By James Penfold, Head of Strategy & Experience Design at creative technology agency Rehab.
There’s a chatbot for everything, so it seems. According to Acquire, 1.4 billion people are willing to use chatbots, and 74% of users prefer to talk to chatbots while looking for answers to simple questions, says PSFK.
The positives of chatbots are that they’re (usually) easy to navigate, cut time and resources, and provide quick fire solutions for customers who need an answer there and then. In fact, they can answer up to 80% of standard questions (IBM).

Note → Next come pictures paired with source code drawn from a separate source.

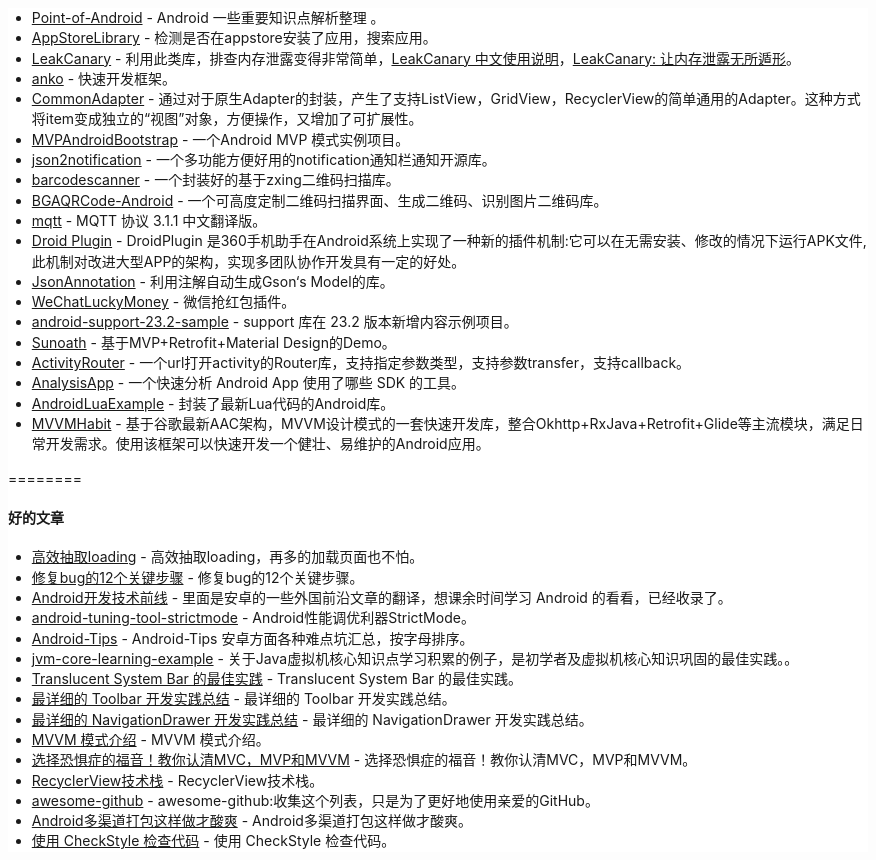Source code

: - [Point-of-Android](https://github.com/FX-Max/Point-of-Android) - Android 一些重要知识点解析整理 。
- [AppStoreLibrary](https://github.com/mcsong/AppStoreLibrary) - 检测是否在appstore安装了应用，搜索应用。
- [LeakCanary](https://github.com/liaohuqiu/leakcanary-demo) - 利用此类库，排查内存泄露变得非常简单，[LeakCanary 中文使用说明](http://www.liaohuqiu.net/cn/posts/leak-canary-read-me/)，[LeakCanary: 让内存泄露无所遁形](http://www.liaohuqiu.net/cn/posts/leak-canary/)。
- [anko](https://github.com/Kotlin/anko) - 快速开发框架。
- [CommonAdapter](https://github.com/tianzhijiexian/CommonAdapter) - 通过对于原生Adapter的封装，产生了支持ListView，GridView，RecyclerView的简单通用的Adapter。这种方式将item变成独立的“视图”对象，方便操作，又增加了可扩展性。
- [MVPAndroidBootstrap](https://github.com/richardradics/MVPAndroidBootstrap) - 一个Android MVP 模式实例项目。
- [json2notification](https://github.com/8tory/json2notification) - 一个多功能方便好用的notification通知栏通知开源库。
- [barcodescanner](https://github.com/dm77/barcodescanner) - 一个封装好的基于zxing二维码扫描库。
- [BGAQRCode-Android](https://github.com/bingoogolapple/BGAQRCode-Android) - 一个可高度定制二维码扫描界面、生成二维码、识别图片二维码库。
- [mqtt](https://github.com/mcxiaoke/mqtt) - MQTT 协议 3.1.1 中文翻译版。
- [Droid Plugin](https://github.com/Qihoo360/DroidPlugin) - DroidPlugin 是360手机助手在Android系统上实现了一种新的插件机制:它可以在无需安装、修改的情况下运行APK文件,此机制对改进大型APP的架构，实现多团队协作开发具有一定的好处。
- [JsonAnnotation](https://github.com/tianzhijiexian/JsonAnnotation) - 利用注解自动生成Gson‘s Model的库。
- [WeChatLuckyMoney](https://github.com/geeeeeeeeek/WeChatLuckyMoney) - 微信抢红包插件。
- [android-support-23.2-sample](https://github.com/liaohuqiu/android-support-23.2-sample) - support 库在 23.2 版本新增内容示例项目。
- [Sunoath](https://github.com/Rtsunoath/Sunoath) - 基于MVP+Retrofit+Material Design的Demo。
- [ActivityRouter](https://github.com/mzule/ActivityRouter) - 一个url打开activity的Router库，支持指定参数类型，支持参数transfer，支持callback。
- [AnalysisApp](https://github.com/fengzhizi715/AnalysisApp) - 一个快速分析 Android App 使用了哪些 SDK 的工具。
- [AndroidLuaExample](https://github.com/haodynasty/AndroidLuaExample) - 封装了最新Lua代码的Android库。
- [MVVMHabit](https://github.com/goldze/MVVMHabit) - 基于谷歌最新AAC架构，MVVM设计模式的一套快速开发库，整合Okhttp+RxJava+Retrofit+Glide等主流模块，满足日常开发需求。使用该框架可以快速开发一个健壮、易维护的Android应用。

========

#### 好的文章

- [高效抽取loading](http://www.apkbus.com/android-244454-1-1.html) - 高效抽取loading，再多的加载页面也不怕。
- [修复bug的12个关键步骤](http://news.cnblogs.com/n/505055/) - 修复bug的12个关键步骤。
- [Android开发技术前线](https://github.com/hehonghui/android-tech-frontier) - 里面是安卓的一些外国前沿文章的翻译，想课余时间学习 Android 的看看，已经收录了。
- [android-tuning-tool-strictmode](http://droidyue.com/blog/2015/09/26/android-tuning-tool-strictmode/) - Android性能调优利器StrictMode。
- [Android-Tips](https://github.com/tangqi92/Android-Tips) - Android-Tips 安卓方面各种难点坑汇总，按字母排序。
- [jvm-core-learning-example](https://github.com/JeffLi1993/jvm-core-learning-example) - 关于Java虚拟机核心知识点学习积累的例子，是初学者及虚拟机核心知识巩固的最佳实践。。
- [Translucent System Bar 的最佳实践](http://www.jianshu.com/p/0acc12c29c1b) - Translucent System Bar 的最佳实践。
- [最详细的 Toolbar 开发实践总结](http://www.jianshu.com/p/79604c3ddcae) - 最详细的 Toolbar 开发实践总结。
- [最详细的 NavigationDrawer 开发实践总结](http://www.jianshu.com/p/c8cbeb7ea43a) - 最详细的 NavigationDrawer 开发实践总结。
- [MVVM 模式介绍](https://github.com/xitu/gold-miner/blob/master/TODO%2Fapproaching-android-with-mvvm.md) - MVVM 模式介绍。
- [选择恐惧症的福音！教你认清MVC，MVP和MVVM](http://zjutkz.net/2016/04/13/%E9%80%89%E6%8B%A9%E6%81%90%E6%83%A7%E7%97%87%E7%9A%84%E7%A6%8F%E9%9F%B3%EF%BC%81%E6%95%99%E4%BD%A0%E8%AE%A4%E6%B8%85MVC%EF%BC%8CMVP%E5%92%8CMVVM/) - 选择恐惧症的福音！教你认清MVC，MVP和MVVM。
- [RecyclerView技术栈](http://www.jianshu.com/p/16712681731e) - RecyclerView技术栈。
- [awesome-github](https://github.com/AntBranch/awesome-github) - awesome-github:收集这个列表，只是为了更好地使用亲爱的GitHub。
- [Android多渠道打包这样做才酸爽](http://www.simlinux.com/archives/1689.html) - Android多渠道打包这样做才酸爽。
- [使用 CheckStyle 检查代码](http://gudong.name/2016/04/07/checkstyle.html) - 使用 CheckStyle 检查代码。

However, there is a huge opportunity for more success for businesses in the form of customer relationships, upselling and customer feedback – which can help shape future business and product decisions, but there are a lot of improvements to chatbots that need to be made in order to advance this model.
A big advantage of chatbots is that they can help alleviate pressure on staff, triaging customers’ questions and solving problems immediately without the intervention of a human. However, often chatbots can provide more confusion and frustrations, as these models are not always designed to the best of their ability. Companies are using these systems as a way of ticking boxes, rather than providing a simple, real time solution for their customers, which ultimately leads them to wanting to speak to a human to solve their problem.

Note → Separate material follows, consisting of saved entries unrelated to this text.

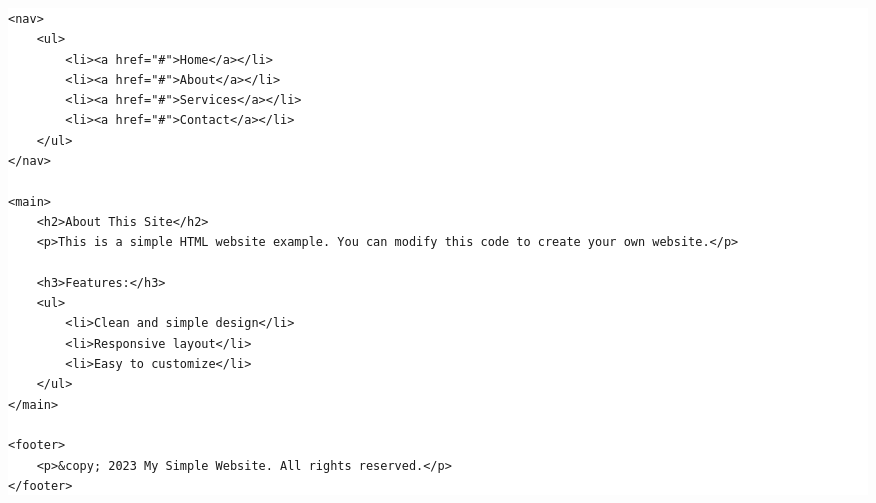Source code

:    <nav>
        <ul>
            <li><a href="#">Home</a></li>
            <li><a href="#">About</a></li>
            <li><a href="#">Services</a></li>
            <li><a href="#">Contact</a></li>
        </ul>
    </nav>
    
    <main>
        <h2>About This Site</h2>
        <p>This is a simple HTML website example. You can modify this code to create your own website.</p>
        
        <h3>Features:</h3>
        <ul>
            <li>Clean and simple design</li>
            <li>Responsive layout</li>
            <li>Easy to customize</li>
        </ul>
    </main>
    
    <footer>
        <p>&copy; 2023 My Simple Website. All rights reserved.</p>
    </footer>
</body>
</html>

The user experience of chatbots can also be deemed as off putting and sometimes irritating. Often when browsing on websites, as soon as you land on the home page, a chatbot immediately pops up asking if you need any help. These pop ups can slow down the page, take time away from browsing the site and could encourage users to leave the site altogether.
Customers want a smooth browsing experience, without the interruption of pop ups, meaning users can be susceptible to banner blindness, where subconsciously they will ignore any banner-like information that appears on their screen. This doesn’t mean chatbots cannot be useful to their customers browsing on their site, however companies need to consider the UX of their website when integrating chatbots, to ensure they are a help not a hindrance.
In order to see real improvements to the chatbot experience, companies need to capatalise on data capture to create an overall personalised experience. Conversations with chatbots need to be contextually relevant, and for this to happen they need to know what the customer is really looking for, and not just provide general information that is suitable for anyone who accesses a site. Where has the customer come from? What products have they been looking at? Have they recently placed an order? This kind of information is extremely useful in creating an optimal user experience, and enables the chatbot to provide answers quickly and effectively.
As technology rapidly advances, customers are beginning to expect a similar in store experience, online. As if a store assistant knows it’s regular customers, digital footprints and data capture can allow chatbots to know almost everything about customers’ online shopping habits, and design their interaction with them based on this information. Machine learning can also step in here, and add an element of sentiment analysis to understand the users feelings towards their query. If they are angry about their problem, the chatbot can detect this and interact with the customer in a different tone that provides a VIP experience and will lead to the customer using the chatbot again in the future.
Chatbots can be used across almost every industry, from financial services such as Snoop, the digital advisor that helps you make smarter decisions with your money, to beauty brands and everything in between. At Rehab, we recently created a chatbot for high end beauty company, Estee Lauder, called Liv – which took well known products and educated users on how to use them and advised on customers’ beauty regime as a whole. With Liv, we were able to explore how Whatsapp can be used as a new CRM channel to provide opt-in first party data. Liv provided a 7-day course of skincare tips and tricks, delivered directly into the conversation interface and built with customisable reminders, which allowed users to build and maintain an evening skincare routine that suits them. From product advice audio, tutorial videos, links to further support and discount vouchers, to a conversational tone of voice packed with emojis, the rich variety of content contains the perfect recipe for an authentic experience. It became part of users’ routines creating a more human and personalised experience that customers could rely on, which I predict more and more chatbots will be doing in the future. The value of Liv was highlighted with the level of repeat engagement. During the pilot, over 20% of users who started the experience on Whatsapp continued the conversation with the brand daily for 7 days.
Over the next five years, we expect to see big advancements in the chatbot world. Menu type responses will be a thing of the past, with customers feeling like they are interacting with a human through advancements of AI and machine learning. The level of accuracy will also increase, with chatbots knowing exactly how to respond to challenging situations only humans can currently tackle. Another element we should be seeing more of, is voice communication with chatbots. Customers will be able to speak to their chatbot, make easy requests and even purchase items using their voice. There are already examples of this out there, for example Amazon Alexa. However, as consumers build their trust with chatbots, they are going to be more likely to make small, convenient purchases, reducing the need for call centers and telephone operators.
To conclude, we have come a long way with chatbots in the past 10 years, but there is still a long way to go.
To be successful, gain consumers trust and free up valuable resources, chatbot experiences need to mimic human interactions, and produce solutions similar to what real life people would provide. In order to achieve this, data capture is the key. Companies need to know their customers, online habits and issues to provide comprehensive and personalised solutions to their problems.
Chatbots certainly won’t be replacing the human workforce, but a hybrid approach will allow for a more efficient way of working, as long as the technology is utilised correctly.